- Exercise goal -
Each record must come back unchanged in your answer, stripped of its images.

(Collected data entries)
————

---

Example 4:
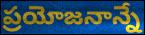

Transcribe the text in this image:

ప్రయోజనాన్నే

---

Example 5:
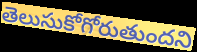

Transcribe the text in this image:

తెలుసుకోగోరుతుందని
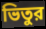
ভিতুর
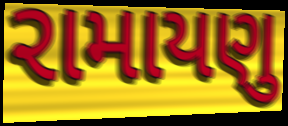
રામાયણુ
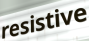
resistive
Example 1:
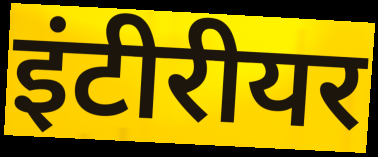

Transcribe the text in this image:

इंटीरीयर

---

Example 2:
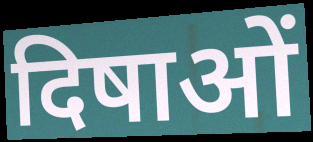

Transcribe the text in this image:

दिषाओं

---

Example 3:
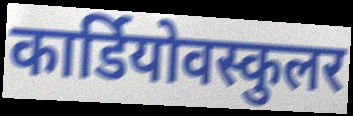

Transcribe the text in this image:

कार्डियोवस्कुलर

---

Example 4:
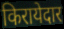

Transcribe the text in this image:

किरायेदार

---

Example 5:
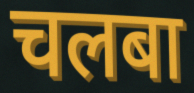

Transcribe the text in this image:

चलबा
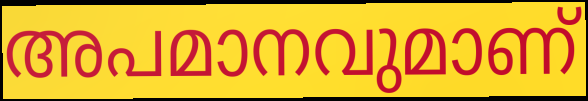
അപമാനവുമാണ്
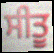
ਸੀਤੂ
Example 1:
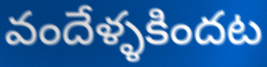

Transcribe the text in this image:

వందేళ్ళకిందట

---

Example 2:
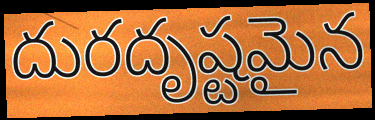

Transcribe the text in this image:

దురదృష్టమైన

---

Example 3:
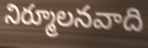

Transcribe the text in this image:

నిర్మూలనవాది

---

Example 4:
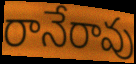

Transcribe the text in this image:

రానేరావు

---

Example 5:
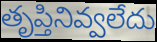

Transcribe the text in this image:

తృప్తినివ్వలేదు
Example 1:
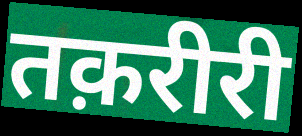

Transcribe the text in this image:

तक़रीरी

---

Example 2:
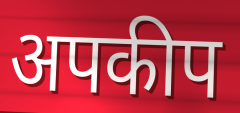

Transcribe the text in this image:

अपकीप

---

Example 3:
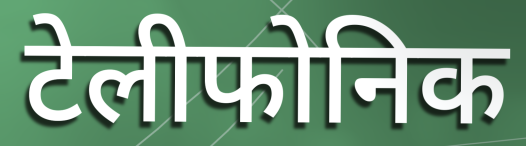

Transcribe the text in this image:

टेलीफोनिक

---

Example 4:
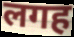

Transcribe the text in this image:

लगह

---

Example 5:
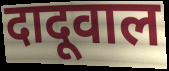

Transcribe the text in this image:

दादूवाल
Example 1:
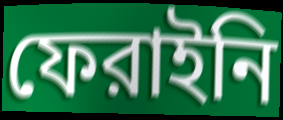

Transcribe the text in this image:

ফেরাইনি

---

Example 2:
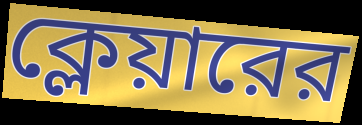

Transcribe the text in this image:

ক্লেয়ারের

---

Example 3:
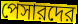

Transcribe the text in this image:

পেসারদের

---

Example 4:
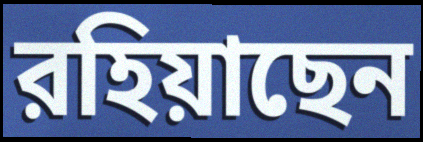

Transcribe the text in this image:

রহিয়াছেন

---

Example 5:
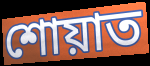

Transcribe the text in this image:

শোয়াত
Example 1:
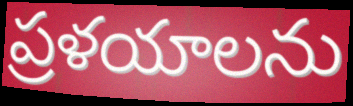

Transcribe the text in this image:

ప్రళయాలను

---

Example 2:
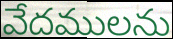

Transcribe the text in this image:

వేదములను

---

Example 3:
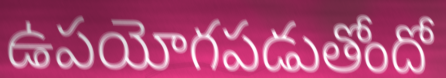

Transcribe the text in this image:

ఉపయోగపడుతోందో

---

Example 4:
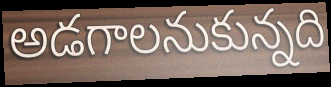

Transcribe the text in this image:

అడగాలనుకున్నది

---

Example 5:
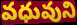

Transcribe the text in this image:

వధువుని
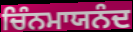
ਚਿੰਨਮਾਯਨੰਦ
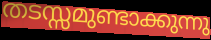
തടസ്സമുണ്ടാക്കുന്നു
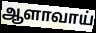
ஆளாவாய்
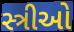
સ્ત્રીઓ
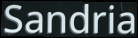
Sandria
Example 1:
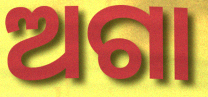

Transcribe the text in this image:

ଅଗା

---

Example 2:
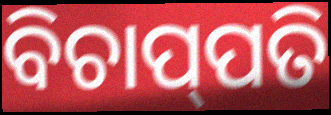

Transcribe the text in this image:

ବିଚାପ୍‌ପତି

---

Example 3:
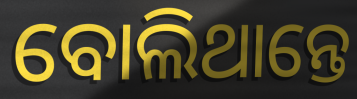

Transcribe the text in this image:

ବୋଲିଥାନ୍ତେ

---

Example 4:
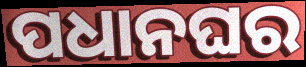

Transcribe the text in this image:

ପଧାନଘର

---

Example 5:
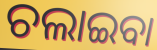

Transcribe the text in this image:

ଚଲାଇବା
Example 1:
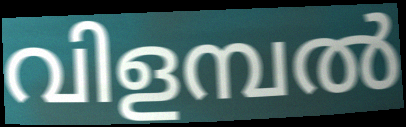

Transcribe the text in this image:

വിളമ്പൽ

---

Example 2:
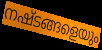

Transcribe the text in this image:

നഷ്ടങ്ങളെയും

————

- Answer to this problem -
---

Example 4:

Transcribe the text in this image:

ప్రయోజనాన్నే

---

Example 5:

Transcribe the text in this image:

తెలుసుకోగోరుతుందని
ভিতুর
રામાયણુ
resistive
Example 1:

Transcribe the text in this image:

इंटीरीयर

---

Example 2:

Transcribe the text in this image:

दिषाओं

---

Example 3:

Transcribe the text in this image:

कार्डियोवस्कुलर

---

Example 4:

Transcribe the text in this image:

किरायेदार

---

Example 5:

Transcribe the text in this image:

चलबा
അപമാനവുമാണ്
ਸੀਤੂ
Example 1:

Transcribe the text in this image:

వందేళ్ళకిందట

---

Example 2:

Transcribe the text in this image:

దురదృష్టమైన

---

Example 3:

Transcribe the text in this image:

నిర్మూలనవాది

---

Example 4:

Transcribe the text in this image:

రానేరావు

---

Example 5:

Transcribe the text in this image:

తృప్తినివ్వలేదు
Example 1:

Transcribe the text in this image:

तक़रीरी

---

Example 2:

Transcribe the text in this image:

अपकीप

---

Example 3:

Transcribe the text in this image:

टेलीफोनिक

---

Example 4:

Transcribe the text in this image:

लगह

---

Example 5:

Transcribe the text in this image:

दादूवाल
Example 1:

Transcribe the text in this image:

ফেরাইনি

---

Example 2:

Transcribe the text in this image:

ক্লেয়ারের

---

Example 3:

Transcribe the text in this image:

পেসারদের

---

Example 4:

Transcribe the text in this image:

রহিয়াছেন

---

Example 5:

Transcribe the text in this image:

শোয়াত
Example 1:

Transcribe the text in this image:

ప్రళయాలను

---

Example 2:

Transcribe the text in this image:

వేదములను

---

Example 3:

Transcribe the text in this image:

ఉపయోగపడుతోందో

---

Example 4:

Transcribe the text in this image:

అడగాలనుకున్నది

---

Example 5:

Transcribe the text in this image:

వధువుని
ਚਿੰਨਮਾਯਨੰਦ
തടസ്സമുണ്ടാക്കുന്നു
ஆளாவாய்
સ્ત્રીઓ
Sandria
Example 1:

Transcribe the text in this image:

ଅଗା

---

Example 2:

Transcribe the text in this image:

ବିଚାପ୍‌ପତି

---

Example 3:

Transcribe the text in this image:

ବୋଲିଥାନ୍ତେ

---

Example 4:

Transcribe the text in this image:

ପଧାନଘର

---

Example 5:

Transcribe the text in this image:

ଚଲାଇବା
Example 1:

Transcribe the text in this image:

വിളമ്പൽ

---

Example 2:

Transcribe the text in this image:

നഷ്ടങ്ങളെയും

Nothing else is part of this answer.